Submitted to: Journal of Food Science
Publication Type: Peer Reviewed Journal
Publication Acceptance Date: 9/5/2022
Publication Date: 11/1/2022
Citation: Perez Diaz, I.M., Medina, E., Page, C.A., Johanningsmeier, S.D., Daughtry, K.V., Moeller, L. 2022. Prevention of microbes-induced spoilage in sodium chloride-free cucumber fermentations employing preservatives. Journal of Food Science. 87(11):5054-5069. https://doi.org/10.1111/1750-3841.16345.
DOI: https://doi.org/10.1111/1750-3841.16345

Interpretive Summary: The reduction of salt in commercial cucumber fermentation generates microbial instability that often results in spoilage during the long-term-storage of pickles. We studied the prevention of microbial activity in stored fermented cucumbers by preservatives. Three preservatives including sodium benzoate, fumaric acid and allyl-isothiocyanate, effectively prevented spoilage of pickles during long-term-storage. The stabilization of NaCl-free cucumber fermentations enables the expanded implementation of a processing technology that reduces wastewater volumes and environmental impact from chloride discharge.

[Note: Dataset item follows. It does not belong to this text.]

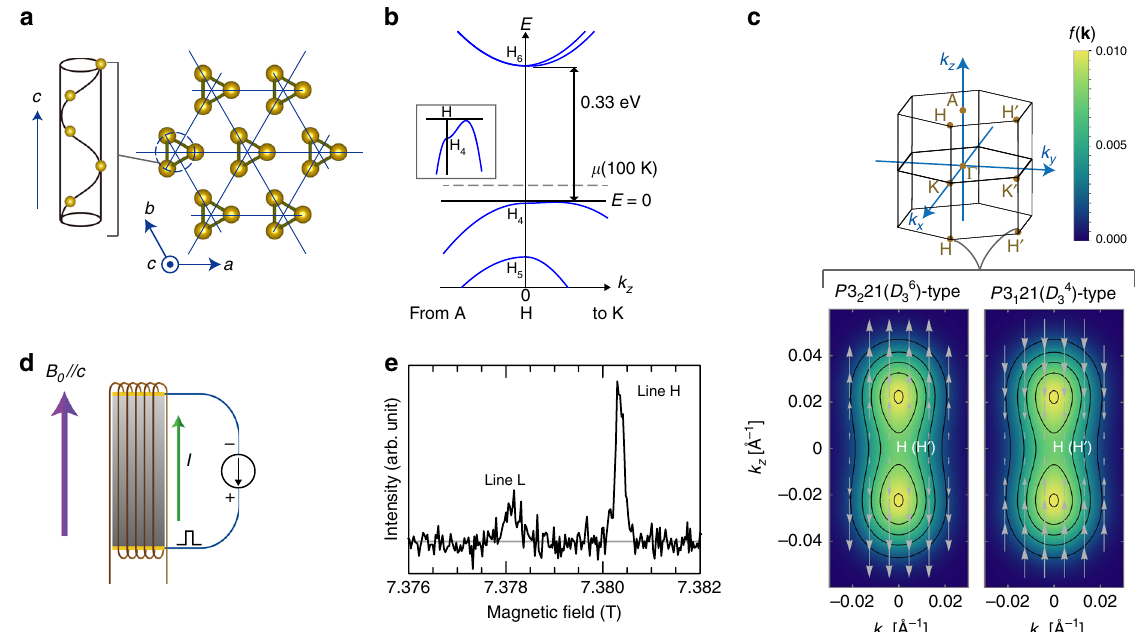
Fig. 1 Basic properties of trigonal tellurium and experimental setup. a The crystal structure of the trigonal tellurium with the right-handed structure ( P 3 1 21( D 3 4 )) consists of threefold-symmetric helical chains. b Schematic band structure of trigonal tellurium around the H and H ’ points in the fi rst Brillion zone. The two points are related by a time reversal operation. The chemical potential at 100 K is described by the broken line μ ( T = 100 K). Inset: zoom on the top of the uppermost valence band. c The fi rst Brillion zone and distribution of the holes at 100 K. Although the holes are not Fermi-degenerate at 100 K, they only belong to the uppermost valence band. The colours of the lower panels represent the distribution function of the holes at T = 100 K, f ( k ) = 1/[exp{( − E ( k ) + μ (100 K))/ k T } + 1] (where k f ( k ) contours: f ( k ) = 0.002, 0.004, 0.006, B B is the Boltzmann constant) and the lines indicate constant 0.008 and 0.01. The arrows represent the direction and the magnitude of the spin of the electron of the uppermost valence band, q ffiffiffiffiffiffiffiffiffiffiffiffiffiffiffiffiffiffiffiffiffi Þ . The spins are almost parallel to the c axis and radial-like from the H (H ’ ) point. d Geometry of the experiment. A S 2 k 2 þ Δ 2 s ð k Þ ¼ ð(cid:2) 0 ; (cid:2) 0 ; 3 Sk z = 2 z coil for NMR measurements was wound around a single crystal of tellurium. A static magnetic fi eld B 0 and a pulsed electric current I were applied parallel to the c axis. e 125 Te-NMR spectrum of a single crystal of trigonal tellurium at 100 K under a magnetic fi eld applied approximately parallel to the c axis, in the absence of a pulsed electric current. The spectrum is plotted as a function of the effective magnetic fi eld felt by the 125 Te nuclei (see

Technical Abstract: This study evaluated preservatives to stabilize sodium chloride (NaCl)–free-cucumber fermentations. The brining of air-purged laboratory cucumber fermentations with 100.0 mM calcium chloride and 25.0 mM acetic acid resulted in immediate rises in pH, the chemical reduction of the medium, and malodors. Supplementation with 3.0 mM sodium benzoate or 3.0 mM potassium sorbate enabled a decline in pH, a continuous oxidative state of the medium, and delayed rising pH spoilage. However, lactic and acetic acids eventually disappeared in fermentations supplemented with preservatives. The amount of preservatives needed to suppress growth of brined-cucumber-spoilage microbes was determined in Fermented Cucumber Juice Medium (FCJM). Supplementation of FCJM with 10.0 mM sodium benzoate was inhibitory for the spoilage yeasts, Issatchenkia occidentalis and Pichia manshurica, and the lactobacilli, Lentilactobacillus buchneri and Lentilactobacillus parafarraginis, but not of Zygosaccharomyces globiformis. Potassium sorbate inhibited the spoilage yeasts at 15.0 mM in FCJM but not the lactobacilli. Supplementation of FCJM with 20.0 mM fumaric acid had a bactericidal effect on the spoilage-associated lactobacilli. As expected, NaCl-free-commercial cucumber fermentations brined with 100 mM calcium chloride, no acetic acid, and 6 mM potassium sorbate resulted in complete fermentations, but supported rising pH, microbially induced spoilage during long-term storage. Post-fermentation supplementation with 12 mM sodium benzoate, 10 mM fumaric acid, a combination of the two, or 10 mM fumaric acid and 2 mM AITC prevented microbial activity during long-term bulk storage.